§ REQUIRED ACTION: Print the entries once more, unchanged.

§ STORED DATA:
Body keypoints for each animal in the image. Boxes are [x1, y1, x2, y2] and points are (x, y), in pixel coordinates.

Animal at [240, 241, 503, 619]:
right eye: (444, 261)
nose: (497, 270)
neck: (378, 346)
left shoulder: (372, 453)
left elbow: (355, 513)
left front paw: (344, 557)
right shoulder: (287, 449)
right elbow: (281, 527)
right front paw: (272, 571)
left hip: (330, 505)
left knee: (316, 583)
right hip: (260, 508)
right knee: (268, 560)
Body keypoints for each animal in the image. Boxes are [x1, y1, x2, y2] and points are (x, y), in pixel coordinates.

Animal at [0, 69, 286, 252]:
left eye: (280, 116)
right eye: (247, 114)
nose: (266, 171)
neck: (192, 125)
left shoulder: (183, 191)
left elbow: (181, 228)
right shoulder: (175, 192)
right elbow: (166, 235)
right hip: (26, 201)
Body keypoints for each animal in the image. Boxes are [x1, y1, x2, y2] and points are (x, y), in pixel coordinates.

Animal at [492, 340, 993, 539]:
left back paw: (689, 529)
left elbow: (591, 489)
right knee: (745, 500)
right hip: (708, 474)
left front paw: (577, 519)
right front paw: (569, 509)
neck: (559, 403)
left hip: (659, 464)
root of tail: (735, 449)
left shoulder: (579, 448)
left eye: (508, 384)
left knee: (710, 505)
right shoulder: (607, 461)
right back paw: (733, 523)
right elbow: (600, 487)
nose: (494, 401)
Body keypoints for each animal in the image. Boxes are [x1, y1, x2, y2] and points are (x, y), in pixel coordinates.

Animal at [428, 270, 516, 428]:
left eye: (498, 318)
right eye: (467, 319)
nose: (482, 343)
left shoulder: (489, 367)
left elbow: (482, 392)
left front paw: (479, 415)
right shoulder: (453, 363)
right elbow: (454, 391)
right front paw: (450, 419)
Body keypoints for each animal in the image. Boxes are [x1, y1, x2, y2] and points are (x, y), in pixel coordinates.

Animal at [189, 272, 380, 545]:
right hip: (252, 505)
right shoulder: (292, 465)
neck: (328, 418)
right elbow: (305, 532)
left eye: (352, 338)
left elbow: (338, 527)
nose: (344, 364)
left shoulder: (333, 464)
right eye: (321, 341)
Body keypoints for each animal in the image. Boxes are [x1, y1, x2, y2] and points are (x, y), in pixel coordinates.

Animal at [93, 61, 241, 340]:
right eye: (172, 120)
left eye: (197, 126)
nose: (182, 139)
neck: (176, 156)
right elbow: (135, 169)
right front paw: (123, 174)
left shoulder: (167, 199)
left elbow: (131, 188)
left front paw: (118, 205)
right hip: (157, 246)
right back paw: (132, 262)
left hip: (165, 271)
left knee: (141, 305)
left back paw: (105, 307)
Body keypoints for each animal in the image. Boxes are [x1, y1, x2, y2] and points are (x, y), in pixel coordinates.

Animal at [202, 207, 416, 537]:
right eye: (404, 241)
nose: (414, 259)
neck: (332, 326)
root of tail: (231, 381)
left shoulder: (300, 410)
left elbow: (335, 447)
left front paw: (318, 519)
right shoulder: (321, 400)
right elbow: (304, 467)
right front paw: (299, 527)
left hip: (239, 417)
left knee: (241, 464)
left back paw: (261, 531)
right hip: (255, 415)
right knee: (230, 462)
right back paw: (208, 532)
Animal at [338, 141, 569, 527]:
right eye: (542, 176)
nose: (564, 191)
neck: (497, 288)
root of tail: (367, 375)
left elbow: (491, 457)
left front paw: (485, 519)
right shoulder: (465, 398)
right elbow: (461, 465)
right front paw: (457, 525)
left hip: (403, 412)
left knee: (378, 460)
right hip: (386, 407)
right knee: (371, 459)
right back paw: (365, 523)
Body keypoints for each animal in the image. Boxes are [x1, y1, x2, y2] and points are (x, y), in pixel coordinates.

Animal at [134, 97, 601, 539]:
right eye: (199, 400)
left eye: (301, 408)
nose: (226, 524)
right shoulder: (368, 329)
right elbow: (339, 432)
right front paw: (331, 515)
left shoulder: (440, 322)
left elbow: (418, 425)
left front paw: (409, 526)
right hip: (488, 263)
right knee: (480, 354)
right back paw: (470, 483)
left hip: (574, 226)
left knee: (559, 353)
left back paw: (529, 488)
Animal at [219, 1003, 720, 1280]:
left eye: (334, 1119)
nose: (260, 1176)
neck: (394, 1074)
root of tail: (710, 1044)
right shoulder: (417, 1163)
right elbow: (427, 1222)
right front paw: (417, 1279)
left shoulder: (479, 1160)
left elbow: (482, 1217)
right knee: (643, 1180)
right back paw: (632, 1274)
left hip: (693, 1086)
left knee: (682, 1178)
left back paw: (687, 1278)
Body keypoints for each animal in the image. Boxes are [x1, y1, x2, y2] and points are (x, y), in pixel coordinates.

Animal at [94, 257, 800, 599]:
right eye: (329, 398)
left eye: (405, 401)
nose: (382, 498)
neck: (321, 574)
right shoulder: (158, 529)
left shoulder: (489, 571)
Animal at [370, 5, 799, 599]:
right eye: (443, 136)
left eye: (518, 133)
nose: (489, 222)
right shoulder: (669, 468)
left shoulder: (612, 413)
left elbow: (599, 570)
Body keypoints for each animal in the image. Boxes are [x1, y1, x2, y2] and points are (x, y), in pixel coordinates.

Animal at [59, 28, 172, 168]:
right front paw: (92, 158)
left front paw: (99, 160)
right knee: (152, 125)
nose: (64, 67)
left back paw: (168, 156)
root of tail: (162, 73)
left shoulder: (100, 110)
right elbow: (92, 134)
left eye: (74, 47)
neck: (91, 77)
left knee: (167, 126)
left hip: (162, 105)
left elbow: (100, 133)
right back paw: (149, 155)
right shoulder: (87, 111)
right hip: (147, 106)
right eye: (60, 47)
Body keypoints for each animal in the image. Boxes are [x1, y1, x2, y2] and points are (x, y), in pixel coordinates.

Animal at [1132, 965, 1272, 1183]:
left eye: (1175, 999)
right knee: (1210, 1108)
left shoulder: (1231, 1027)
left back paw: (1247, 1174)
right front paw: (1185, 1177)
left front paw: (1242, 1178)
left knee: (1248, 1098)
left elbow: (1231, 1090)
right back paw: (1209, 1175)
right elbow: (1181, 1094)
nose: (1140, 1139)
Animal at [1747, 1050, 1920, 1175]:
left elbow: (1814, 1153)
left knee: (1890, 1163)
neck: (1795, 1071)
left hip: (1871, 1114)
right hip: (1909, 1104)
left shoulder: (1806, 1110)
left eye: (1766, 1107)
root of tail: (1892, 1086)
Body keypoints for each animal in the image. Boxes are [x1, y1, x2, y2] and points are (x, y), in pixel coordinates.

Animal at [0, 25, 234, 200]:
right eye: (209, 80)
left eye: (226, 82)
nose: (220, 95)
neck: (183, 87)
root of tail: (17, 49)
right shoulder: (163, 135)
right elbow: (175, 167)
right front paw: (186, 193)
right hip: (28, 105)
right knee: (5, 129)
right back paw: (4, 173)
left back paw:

§ WORKED SOLUTION:
Body keypoints for each animal in the image. Boxes are [x1, y1, x2, y2] and points are (x, y), in pixel coordinates.

Animal at [240, 241, 503, 619]:
right eye: (444, 261)
nose: (497, 270)
neck: (378, 346)
left shoulder: (372, 453)
left elbow: (355, 513)
left front paw: (344, 557)
right shoulder: (287, 449)
right elbow: (281, 527)
right front paw: (272, 571)
left hip: (330, 505)
left knee: (316, 583)
right hip: (260, 508)
right knee: (268, 560)
Body keypoints for each animal in the image. Boxes are [x1, y1, x2, y2] and points are (x, y), in pixel coordinates.

Animal at [0, 69, 286, 252]:
left eye: (280, 116)
right eye: (247, 114)
nose: (266, 171)
neck: (192, 125)
left shoulder: (183, 191)
left elbow: (181, 228)
right shoulder: (175, 192)
right elbow: (166, 235)
right hip: (26, 201)
Body keypoints for each animal in the image. Boxes are [x1, y1, x2, y2] and points are (x, y), in pixel coordinates.

Animal at [492, 340, 993, 539]:
left back paw: (689, 529)
left elbow: (591, 489)
right knee: (745, 500)
right hip: (708, 474)
left front paw: (577, 519)
right front paw: (569, 509)
neck: (559, 403)
left hip: (659, 464)
root of tail: (735, 449)
left shoulder: (579, 448)
left eye: (508, 384)
left knee: (710, 505)
right shoulder: (607, 461)
right back paw: (733, 523)
right elbow: (600, 487)
nose: (494, 401)
Body keypoints for each animal in the image. Boxes are [x1, y1, x2, y2] and points are (x, y), in pixel coordinates.

Animal at [428, 270, 516, 428]:
left eye: (498, 318)
right eye: (467, 319)
nose: (482, 343)
left shoulder: (489, 367)
left elbow: (482, 392)
left front paw: (479, 415)
right shoulder: (453, 363)
right elbow: (454, 391)
right front paw: (450, 419)
Body keypoints for each animal in the image. Boxes are [x1, y1, x2, y2] and points are (x, y), in pixel coordinates.

Animal at [189, 272, 380, 545]:
right hip: (252, 505)
right shoulder: (292, 465)
neck: (328, 418)
right elbow: (305, 532)
left eye: (352, 338)
left elbow: (338, 527)
nose: (344, 364)
left shoulder: (333, 464)
right eye: (321, 341)
Body keypoints for each animal in the image. Boxes are [x1, y1, x2, y2] and points are (x, y), in pixel coordinates.

Animal at [93, 61, 241, 340]:
right eye: (172, 120)
left eye: (197, 126)
nose: (182, 139)
neck: (176, 156)
right elbow: (135, 169)
right front paw: (123, 174)
left shoulder: (167, 199)
left elbow: (131, 188)
left front paw: (118, 205)
right hip: (157, 246)
right back paw: (132, 262)
left hip: (165, 271)
left knee: (141, 305)
left back paw: (105, 307)
Body keypoints for each animal in the image. Boxes are [x1, y1, x2, y2] and points are (x, y), in pixel coordinates.

Animal at [202, 207, 416, 537]:
right eye: (404, 241)
nose: (414, 259)
neck: (332, 326)
root of tail: (231, 381)
left shoulder: (300, 410)
left elbow: (335, 447)
left front paw: (318, 519)
right shoulder: (321, 400)
right elbow: (304, 467)
right front paw: (299, 527)
left hip: (239, 417)
left knee: (241, 464)
left back paw: (261, 531)
right hip: (255, 415)
right knee: (230, 462)
right back paw: (208, 532)
Animal at [338, 141, 569, 527]:
right eye: (542, 176)
nose: (564, 191)
neck: (497, 288)
root of tail: (367, 375)
left elbow: (491, 457)
left front paw: (485, 519)
right shoulder: (465, 398)
right elbow: (461, 465)
right front paw: (457, 525)
left hip: (403, 412)
left knee: (378, 460)
right hip: (386, 407)
right knee: (371, 459)
right back paw: (365, 523)
Body keypoints for each animal in the image. Boxes are [x1, y1, x2, y2] and points are (x, y), in pixel coordinates.

Animal at [134, 97, 601, 539]:
right eye: (199, 400)
left eye: (301, 408)
nose: (226, 524)
right shoulder: (368, 329)
right elbow: (339, 432)
right front paw: (331, 515)
left shoulder: (440, 322)
left elbow: (418, 425)
left front paw: (409, 526)
right hip: (488, 263)
right knee: (480, 354)
right back paw: (470, 483)
left hip: (574, 226)
left knee: (559, 353)
left back paw: (529, 488)
Animal at [219, 1003, 720, 1280]:
left eye: (334, 1119)
nose: (260, 1176)
neck: (394, 1074)
root of tail: (710, 1044)
right shoulder: (417, 1163)
right elbow: (427, 1222)
right front paw: (417, 1279)
left shoulder: (479, 1160)
left elbow: (482, 1217)
right knee: (643, 1180)
right back paw: (632, 1274)
left hip: (693, 1086)
left knee: (682, 1178)
left back paw: (687, 1278)
Body keypoints for each animal in the image. Boxes are [x1, y1, x2, y2] and points are (x, y), in pixel coordinates.

Animal at [94, 257, 800, 599]:
right eye: (329, 398)
left eye: (405, 401)
nose: (382, 498)
neck: (321, 574)
right shoulder: (158, 529)
left shoulder: (489, 571)
Animal at [370, 5, 799, 599]:
right eye: (443, 136)
left eye: (518, 133)
nose: (489, 222)
right shoulder: (669, 468)
left shoulder: (612, 413)
left elbow: (599, 570)
Body keypoints for each animal in the image. Boxes are [x1, y1, x2, y2] and points are (x, y), in pixel coordinates.

Animal at [59, 28, 172, 168]:
right front paw: (92, 158)
left front paw: (99, 160)
right knee: (152, 125)
nose: (64, 67)
left back paw: (168, 156)
root of tail: (162, 73)
left shoulder: (100, 110)
right elbow: (92, 134)
left eye: (74, 47)
neck: (91, 77)
left knee: (167, 126)
left hip: (162, 105)
left elbow: (100, 133)
right back paw: (149, 155)
right shoulder: (87, 111)
right hip: (147, 106)
right eye: (60, 47)
Body keypoints for each animal in the image. Boxes are [x1, y1, x2, y2] and points are (x, y), in pixel coordinates.

Animal at [1132, 965, 1272, 1183]:
left eye: (1175, 999)
right knee: (1210, 1108)
left shoulder: (1231, 1027)
left back paw: (1247, 1174)
right front paw: (1185, 1177)
left front paw: (1242, 1178)
left knee: (1248, 1098)
left elbow: (1231, 1090)
right back paw: (1209, 1175)
right elbow: (1181, 1094)
nose: (1140, 1139)
Animal at [1747, 1050, 1920, 1175]:
left elbow: (1814, 1153)
left knee: (1890, 1163)
neck: (1795, 1071)
left hip: (1871, 1114)
right hip: (1909, 1104)
left shoulder: (1806, 1110)
left eye: (1766, 1107)
root of tail: (1892, 1086)
Body keypoints for each animal in the image. Boxes are [x1, y1, x2, y2] and points are (x, y), in pixel coordinates.

Animal at [0, 25, 234, 200]:
right eye: (209, 80)
left eye: (226, 82)
nose: (220, 95)
neck: (183, 87)
root of tail: (17, 49)
right shoulder: (163, 135)
right elbow: (175, 167)
right front paw: (186, 193)
right hip: (28, 105)
right knee: (5, 129)
right back paw: (4, 173)
left back paw:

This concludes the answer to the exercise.